The Iranian regime has cracked down on the demonstrations, including allegedly opening fire on protesters. The Iran Human Rights NGO (IHRNGO) estimated Saturday that at least 378 people have been killed by Iranian security forces during the protests, including 47 children and 27 women.

Prior to its World Cup match on Monday, the Iranian team remained silent during its national anthem in what some viewers interpreted to be a silent statement of solidarity with the protesters at home. Additionally, The Guardian newspaper's chief sports reporter, Sean Ingle, tweeted that there was "loud whistling" from Iran fans for the national anthem during the match, "many of whom are protesting against their regime."

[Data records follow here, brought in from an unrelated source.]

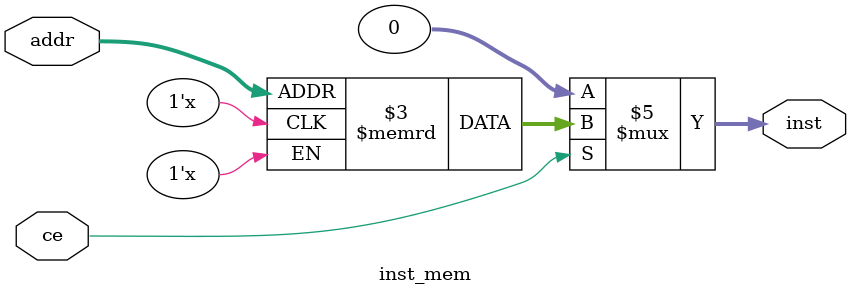
<source format=v>
`timescale 1ns / 1ps


module inst_mem(
    input              ce,
    input [31:0]       addr,
    output reg [31:0]  inst
);

reg [31:0] inst_memory [0:255];

//initial $readmemh ("inst_rom.data", inst_memory);

always @ (*) begin
    if(~ce)
        inst <= 0;  
    else
        inst <= inst_memory[addr];
end

endmodule

</source>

Haliva said at the INSS conference that the Iranian regime was concerned about maintaining its hold on power as the protests continue and it contends with Western-imposed sanctions, the Post reported. But Haliva added that he does not see the regime as being at risk, and warned that "much more aggressive responses in the region and in the world" should be expected amid the building pressure on Iran.

Elizabeth Shakman Hurd, a professor of political science and religious studies at Northwestern University, told Newsweek that Iran would have "very little" to gain by carrying out a terrorist attack at the World Cup.

Decades of diplomatic and military conflicts have contributed to lasting tensions between Iran and Israel. Hurd said that in accusing Iran of weighing a terrorist act at the World Cup, the IDF may have been "taking advantage of an opportunity to spread rumors about the Iranian regime, which they seek to bring down through almost any means."

"Any opportunity to inflame passions against Iran is a moment you expect to hear from the Israeli government, and the IDF in particular," Hurd said.

Hurd said that while it can be hard to gauge the situation from afar, the Iranian regime may not be fully in agreement when it comes to the protests and whether its hold on power is at risk.

"That is, I would expect a number of different views within the regime both [in] regard to its potential for losing control and also in reference to the regime's violent crackdown on protestors who are demanding change," Hurd added. "The hard-liners of course support more violence in defense of the state, but it would be naive to assume that there are no sympathizers with the protestors on the inside, even if they have been silenced for now."

Newsweek, which was not able to independently verify Haliva's claims, reached out to Iran's Foreign Ministry and the IDF for comment.

Update 11/21/22, 2:20 p.m. ET: This article was updated with comments from professor Elizabeth Shakman Hurd.